By Lara Seligman - 03/18/13 09:00 AM EDT
More voters trust the Democratic Party than the Republican Party on budgetary issues, according to the results of a new poll for The Hill — even though a strong majority actually prefer Republican fiscal policies.
The discrepancy would appear to be rooted in the GOP’s image problem, as the party attempts to recover from a bruising general election and recalibrate for a new generation of voters.
Presented in that way, 55 percent of likely voters opted for a plan that would slash $5 trillion in government spending, provide for no additional tax revenue and balance the budget within 10 years — in essence, the path recommended by House Budget Committee Chairman Paul Ryan (R-Wis.) last week.
This was almost twice as many voters as opted for a proposal that would include $1 trillion in added tax revenue as well as $100 billion in infrastructure spending, and which would reduce the deficit without eradicating it.

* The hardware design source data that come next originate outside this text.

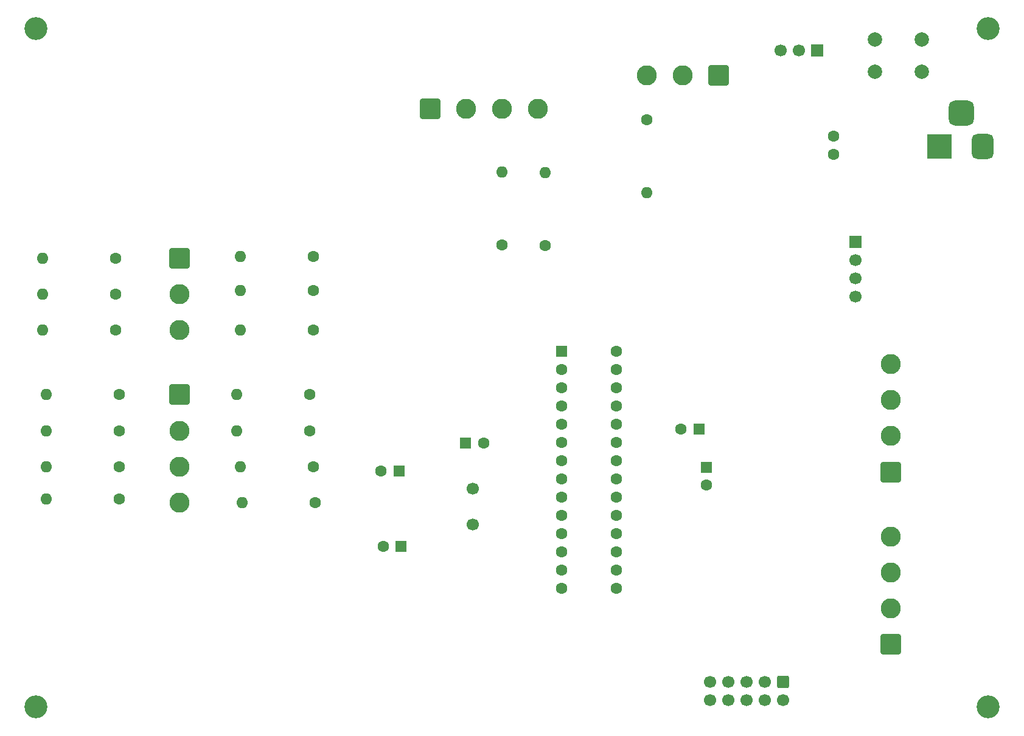
<source format=gbr>
%TF.GenerationSoftware,KiCad,Pcbnew,9.0.1*%
%TF.CreationDate,2025-09-08T03:32:05-04:00*%
%TF.ProjectId,SNAKE_GAME,534e414b-455f-4474-914d-452e6b696361,rev?*%
%TF.SameCoordinates,Original*%
%TF.FileFunction,Soldermask,Top*%
%TF.FilePolarity,Negative*%
%FSLAX46Y46*%
G04 Gerber Fmt 4.6, Leading zero omitted, Abs format (unit mm)*
G04 Created by KiCad (PCBNEW 9.0.1) date 2025-09-08 03:32:05*
%MOMM*%
%LPD*%
G01*
G04 APERTURE LIST*
G04 Aperture macros list*
%AMRoundRect*
0 Rectangle with rounded corners*
0 $1 Rounding radius*
0 $2 $3 $4 $5 $6 $7 $8 $9 X,Y pos of 4 corners*
0 Add a 4 corners polygon primitive as box body*
4,1,4,$2,$3,$4,$5,$6,$7,$8,$9,$2,$3,0*
0 Add four circle primitives for the rounded corners*
1,1,$1+$1,$2,$3*
1,1,$1+$1,$4,$5*
1,1,$1+$1,$6,$7*
1,1,$1+$1,$8,$9*
0 Add four rect primitives between the rounded corners*
20,1,$1+$1,$2,$3,$4,$5,0*
20,1,$1+$1,$4,$5,$6,$7,0*
20,1,$1+$1,$6,$7,$8,$9,0*
20,1,$1+$1,$8,$9,$2,$3,0*%
G04 Aperture macros list end*
%ADD10R,1.700000X1.700000*%
%ADD11C,1.700000*%
%ADD12R,1.600000X1.600000*%
%ADD13C,1.600000*%
%ADD14O,1.600000X1.600000*%
%ADD15RoundRect,0.250000X-0.600000X0.600000X-0.600000X-0.600000X0.600000X-0.600000X0.600000X0.600000X0*%
%ADD16C,2.800000*%
%ADD17RoundRect,0.250001X-1.149999X1.149999X-1.149999X-1.149999X1.149999X-1.149999X1.149999X1.149999X0*%
%ADD18RoundRect,0.250000X-0.550000X-0.550000X0.550000X-0.550000X0.550000X0.550000X-0.550000X0.550000X0*%
%ADD19RoundRect,0.250001X1.149999X1.149999X-1.149999X1.149999X-1.149999X-1.149999X1.149999X-1.149999X0*%
%ADD20C,3.200000*%
%ADD21RoundRect,0.250001X-1.149999X-1.149999X1.149999X-1.149999X1.149999X1.149999X-1.149999X1.149999X0*%
%ADD22RoundRect,0.250001X1.149999X-1.149999X1.149999X1.149999X-1.149999X1.149999X-1.149999X-1.149999X0*%
%ADD23R,3.500000X3.500000*%
%ADD24RoundRect,0.750000X0.750000X1.000000X-0.750000X1.000000X-0.750000X-1.000000X0.750000X-1.000000X0*%
%ADD25RoundRect,0.875000X0.875000X0.875000X-0.875000X0.875000X-0.875000X-0.875000X0.875000X-0.875000X0*%
%ADD26C,2.000000*%
G04 APERTURE END LIST*
D10*
%TO.C,J7*%
X127025000Y69550000D03*
D11*
X127025000Y67010000D03*
X127025000Y64470000D03*
X127025000Y61930000D03*
%TD*%
D12*
%TO.C,C3*%
X63815000Y27140000D03*
D13*
X61315000Y27140000D03*
%TD*%
%TO.C,R13*%
X51580000Y57250000D03*
D14*
X41420000Y57250000D03*
%TD*%
D12*
%TO.C,C1*%
X106315000Y38140000D03*
D13*
X106315000Y35640000D03*
%TD*%
%TO.C,220UF1*%
X124000000Y81750000D03*
X124000000Y84250000D03*
%TD*%
%TO.C,R2*%
X51080000Y48250000D03*
D14*
X40920000Y48250000D03*
%TD*%
D13*
%TO.C,R3*%
X51080000Y43250000D03*
D14*
X40920000Y43250000D03*
%TD*%
D13*
%TO.C,R4*%
X51580000Y38250000D03*
D14*
X41420000Y38250000D03*
%TD*%
D13*
%TO.C,R5*%
X51830000Y33250000D03*
D14*
X41670000Y33250000D03*
%TD*%
D13*
%TO.C,R6*%
X51580000Y67500000D03*
D14*
X41420000Y67500000D03*
%TD*%
D10*
%TO.C,J3*%
X121750000Y96250000D03*
D11*
X119210000Y96250000D03*
X116670000Y96250000D03*
%TD*%
D15*
%TO.C,J4*%
X117000000Y8210000D03*
D11*
X117000000Y5670000D03*
X114460000Y8210000D03*
X114460000Y5670000D03*
X111920000Y8210000D03*
X111920000Y5670000D03*
X109380000Y8210000D03*
X109380000Y5670000D03*
X106840000Y8210000D03*
X106840000Y5670000D03*
%TD*%
D12*
%TO.C,C4*%
X72794888Y41500000D03*
D13*
X75294888Y41500000D03*
%TD*%
D16*
%TO.C,J6*%
X33000000Y33250000D03*
X33000000Y38250000D03*
X33000000Y43250000D03*
D17*
X33000000Y48250000D03*
%TD*%
D12*
%TO.C,C2*%
X63520113Y37640000D03*
D13*
X61020113Y37640000D03*
%TD*%
%TO.C,R7*%
X51580000Y62750000D03*
D14*
X41420000Y62750000D03*
%TD*%
D13*
%TO.C,R14*%
X24080000Y57250000D03*
D14*
X13920000Y57250000D03*
%TD*%
D13*
%TO.C,R15*%
X24080000Y62250000D03*
D14*
X13920000Y62250000D03*
%TD*%
D13*
%TO.C,R16*%
X24080000Y67250000D03*
D14*
X13920000Y67250000D03*
%TD*%
D13*
%TO.C,R17*%
X24580000Y33750000D03*
D14*
X14420000Y33750000D03*
%TD*%
D13*
%TO.C,R18*%
X24580000Y38250000D03*
D14*
X14420000Y38250000D03*
%TD*%
D13*
%TO.C,R19*%
X24580000Y43250000D03*
D14*
X14420000Y43250000D03*
%TD*%
D13*
%TO.C,R20*%
X24580000Y48250000D03*
D14*
X14420000Y48250000D03*
%TD*%
D13*
%TO.C,R21*%
X77875000Y69125000D03*
D14*
X77875000Y79285000D03*
%TD*%
D13*
%TO.C,R22*%
X83875000Y69045000D03*
D14*
X83875000Y79205000D03*
%TD*%
D13*
%TO.C,R24*%
X98000000Y86580000D03*
D14*
X98000000Y76420000D03*
%TD*%
D13*
%TO.C,U1*%
X93815000Y54260000D03*
X93815000Y51720000D03*
X93815000Y49180000D03*
X93815000Y46640000D03*
X93815000Y44100000D03*
X93815000Y41560000D03*
X93815000Y39020000D03*
X93815000Y36480000D03*
X93815000Y33940000D03*
X93815000Y31400000D03*
X93815000Y28860000D03*
X93815000Y26320000D03*
X93815000Y23780000D03*
X93815000Y21240000D03*
X86195000Y21240000D03*
X86195000Y23780000D03*
X86195000Y26320000D03*
X86195000Y28860000D03*
X86195000Y31400000D03*
X86195000Y33940000D03*
X86195000Y36480000D03*
X86195000Y39020000D03*
X86195000Y41560000D03*
X86195000Y44100000D03*
X86195000Y46640000D03*
X86195000Y49180000D03*
X86195000Y51720000D03*
D18*
X86195000Y54260000D03*
%TD*%
D11*
%TO.C,Y1*%
X73815000Y30140000D03*
X73815000Y35140000D03*
%TD*%
D12*
%TO.C,C5*%
X105250000Y43500000D03*
D13*
X102750000Y43500000D03*
%TD*%
D17*
%TO.C,J5*%
X33000000Y67250000D03*
D16*
X33000000Y62250000D03*
X33000000Y57250000D03*
%TD*%
D19*
%TO.C,J1*%
X108000000Y92750000D03*
D16*
X103000000Y92750000D03*
X98000000Y92750000D03*
%TD*%
D20*
%TO.C,H2*%
X145500000Y4750000D03*
%TD*%
%TO.C,H3*%
X13000000Y4750000D03*
%TD*%
D21*
%TO.C,J8*%
X67875000Y88125000D03*
D16*
X72875000Y88125000D03*
X77875000Y88125000D03*
X82875000Y88125000D03*
%TD*%
D22*
%TO.C,J9*%
X132000000Y37490000D03*
D16*
X132000000Y42490000D03*
X132000000Y47490000D03*
X132000000Y52490000D03*
%TD*%
D22*
%TO.C,J10*%
X132000000Y13490000D03*
D16*
X132000000Y18490000D03*
X132000000Y23490000D03*
X132000000Y28490000D03*
%TD*%
D23*
%TO.C,J11*%
X138750000Y82792500D03*
D24*
X144750000Y82792500D03*
D25*
X141750000Y87492500D03*
%TD*%
D20*
%TO.C,H1*%
X145500000Y99250000D03*
%TD*%
D26*
%TO.C,SW1*%
X129750000Y97750000D03*
X136250000Y97750000D03*
X129750000Y93250000D03*
X136250000Y93250000D03*
%TD*%
D20*
%TO.C,H4*%
X13000000Y99250000D03*
%TD*%
M02*

</source>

Only 28 percent of voters preferred this option, which reflects the proposal put forth by Senate Budget Committee Chairwoman Patty Murray (D-Wash.) last week.
An even stronger majority of respondents, 65 percent, said U.S. budget deficits should be reduced mostly by cutting spending rather than by raising taxes. Just 24 percent said the budget should be balanced mostly by increasing revenue.
In general, Democrats favor a much greater emphasis on tax revenue than do Republicans, most of whom are adamantly opposed to any increased taxes at all.
Notably, many respondents who identified themselves as Democrats actually supported key Republican proposals, according to The Hill poll. Just 44 percent of Democrats said budget deficits should be reduced mostly by raising taxes, while slightly fewer, 40 percent, said balance should be achieved mostly by reining in spending.
By contrast, a strong majority of Republicans toed the party line. Eighty-eight percent, said deficits should be reduced by cutting spending, while just 7 percent said the budget should be balanced by increasing revenue.
However, as soon as respondents heard the words “Republican” and “Democrat,” the picture changed drastically. A plurality of voters, 35 percent, said they trust the Democrats more on budgetary issues, while 30 percent said they trust the Republicans more. A full 34 percent said they trust neither party.
These findings buttress the impression that the Republican label itself incites mistrust among many voters.
Since the 2012 election, which saw GOP losses in Congress as well as President Obama’s reelection, the party has become increasingly divided over how to restore its tarnished reputation.
Speeches by two rising stars to activists at the Conservative Political Action Conference last week reflected the party’s identity crisis. Florida Sen. Marco Rubio declared that the GOP does not “need a new idea,” while Kentucky Sen. Rand Paul called for a new Republican Party based on libertarian ideals to supplant a GOP that he charged had “grown stale.”
One issue around which most of the party’s constituency can coalesce is the objection to President Obama’s healthcare overhaul. The GOP budget put forth by Ryan assumes that most of the healthcare reform law should be repealed.
Notably, a plurality of respondents in The Hill poll agreed with Ryan’s assumption: Forty-five percent of voters said ObamaCare should be fully repealed, while just 37 percent said the law should be fully implemented.
The findings came from a nationwide survey of 1,000 likely voters conducted on March 14 by Pulse Opinion Research.